担当医は「節酒を」というので、飲むのを自主的にやめた。以来、そのまま年を越して立春を迎えた。
この日は診察日でもあった。問診のついでにドクターとアルコールの話になる。7月の手術以来、断酒を続けているというと、ちょっと驚いた表情になった。
飲んでもいいことはわかっている。ただし、日本酒は1合、焼酎なら0.6合、ビールなら500ミリリットルまで。
近所のかかりつけ医院から渡されていたコピー資料が出てきた。「生活習慣病療養計画書」とあった。その中に書かれていた内容と同じであることを再確認する。
一日の基本は、断酒してもそう変わらない。が、晩酌がなくなっただけで生活のリズムはいちだんと単純になった。
これまで浴びるように飲んできた、一生分どころかあの世の分まで飲んでしまった、という思いがある。
一方で、なお気持ちは揺れ動く。日曜日の晩の、刺し身のときくらいは……、なんて。
立春の診察日の翌日から、アルコールを再開した。最初は神棚に供えた御神酒を。蓋が猪口(ちょこ)になっているので、それに一杯だけ。あとで水を入れて測ったら、1合換算で9分の1の20ミリリットルだった。

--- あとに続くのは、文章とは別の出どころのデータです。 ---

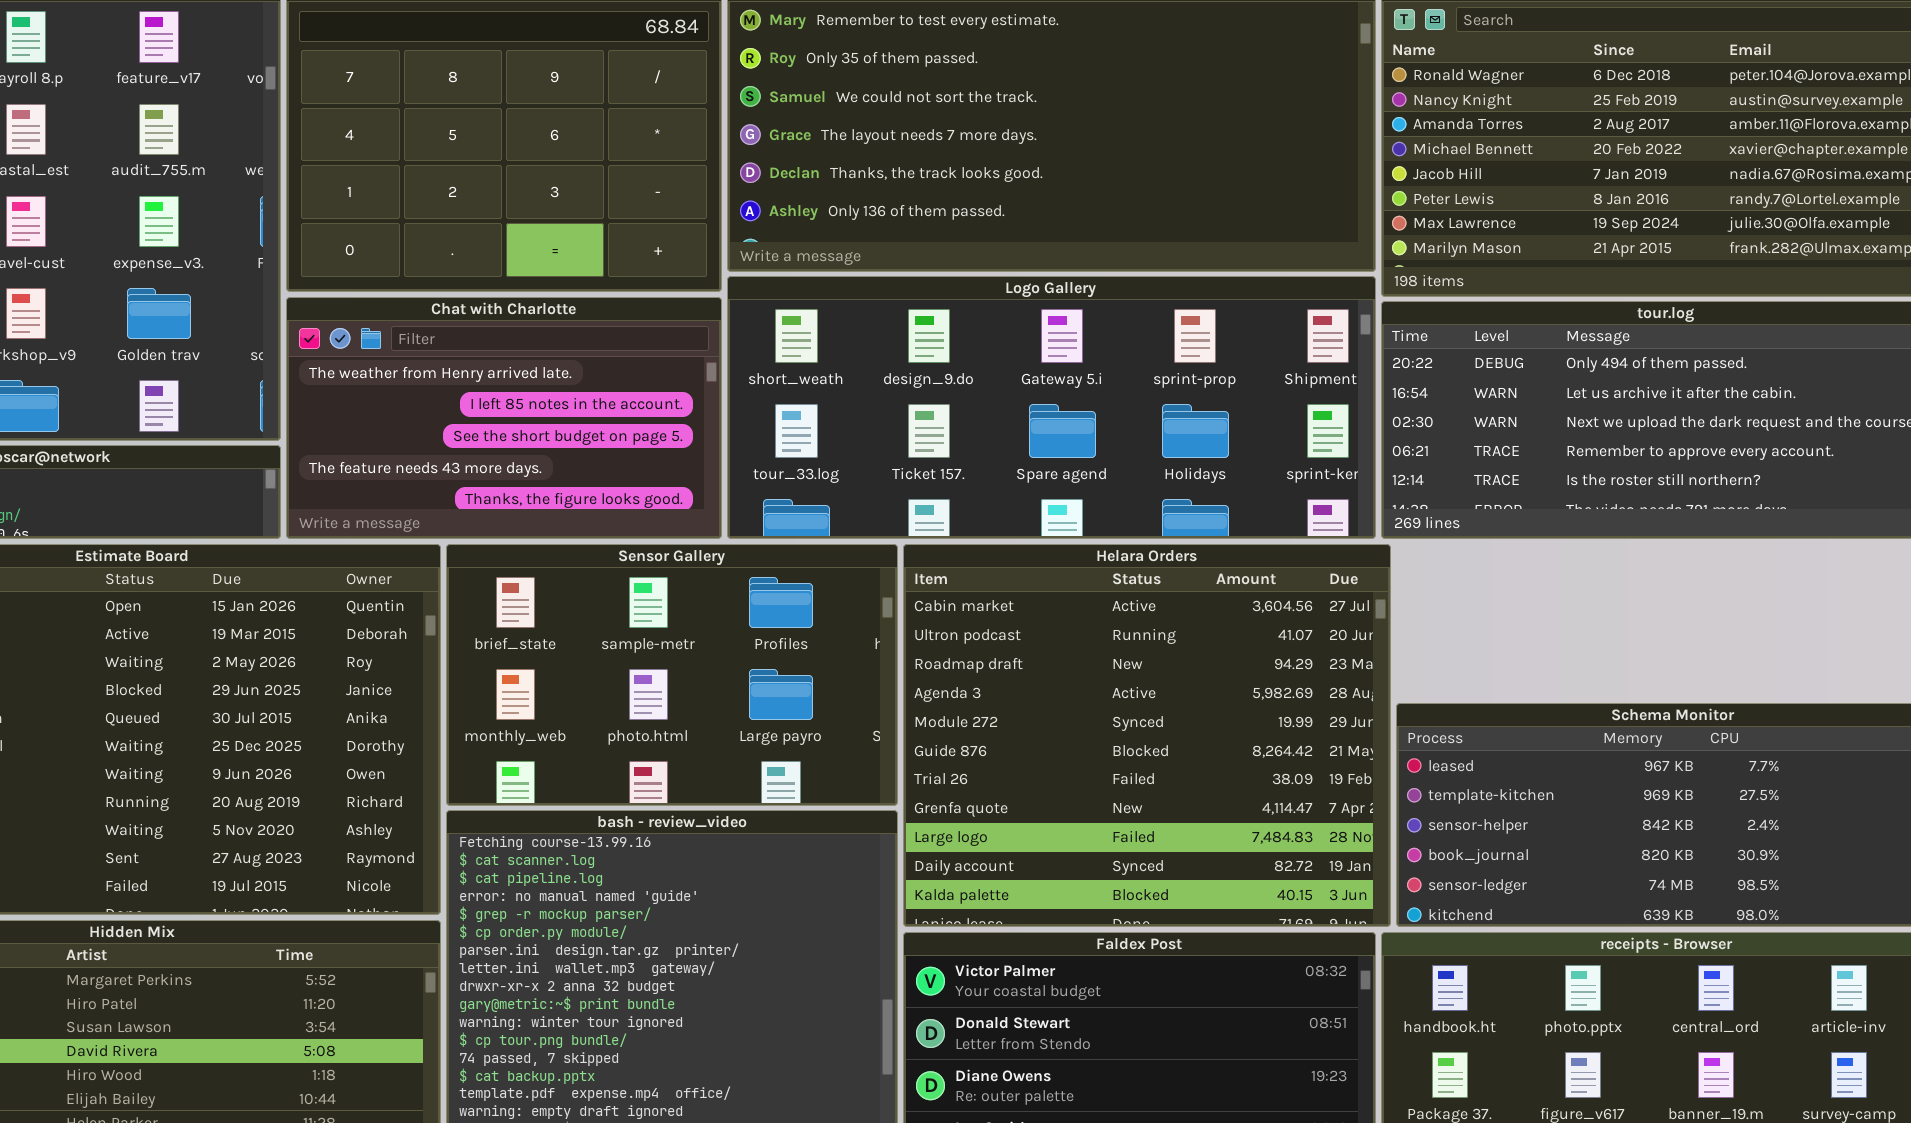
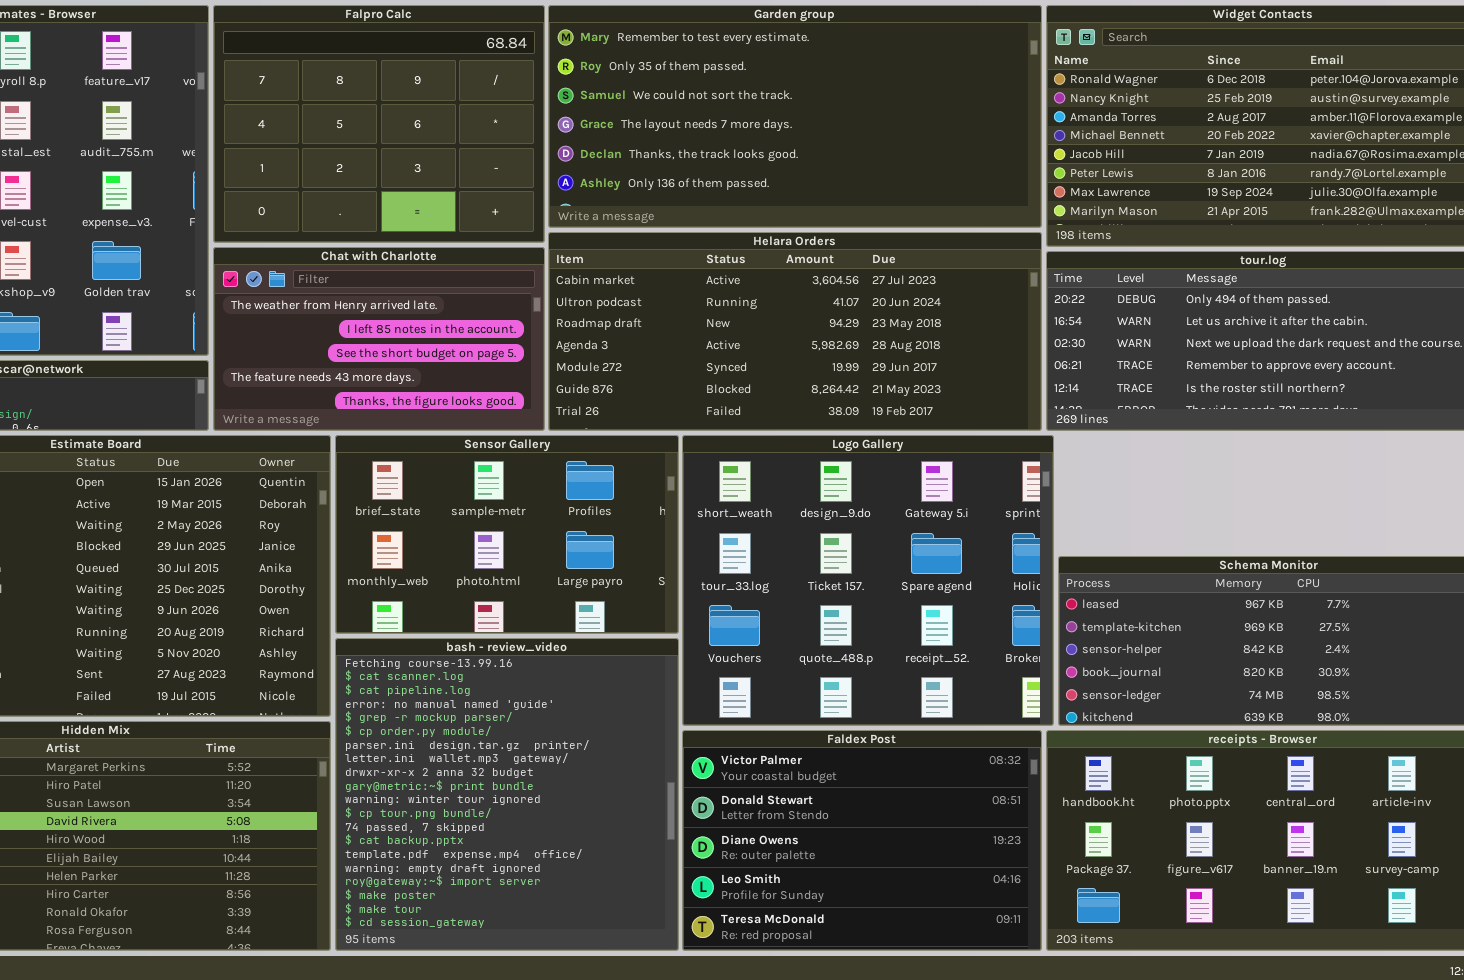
Logo Gallery: [727,276,1376,539] -> [682,435,1054,726], moved, resized
Helara Orders: [903,544,1391,927] -> [548,232,1042,431], moved, resized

次は、ちょっと小さめのそば猪口で、やはり御神酒と同じ銘柄の日本酒を=写真。この容器は水で測ると80ミリリットルほどだった。ということは、1回だけお代わりができる。
容量が頭に入ると、今度は猪口の文様が気になった。しろうとには畑の蕪(かぶ)のように見えたが、実は定番の松竹梅だった。蕪に見えたのは松に笹(竹)、反対側に描かれているのはどうやら梅の花らしい。
焼酎だとお湯割りになる。ビールだとすぐなくなる。ここは日本酒をチビリ、チビリとやる。
去年夏の酷暑以来、水や牛乳の飲み方が変わった。ゴクゴクをやめて、少しずつ口に入れて、舌で押し込むようにして奥に流し込む。これだと後味がいい。
日本酒も同じ要領でなめるようにしてのどの奥に流し込むと、うまみが口に広がった。
かつては晩酌の時間が一日で一番リラックスして、楽しかった。その記憶がよみがえる。そば猪口で2杯、なめるようにして日本酒を飲む。今はその心地よさに浸っている。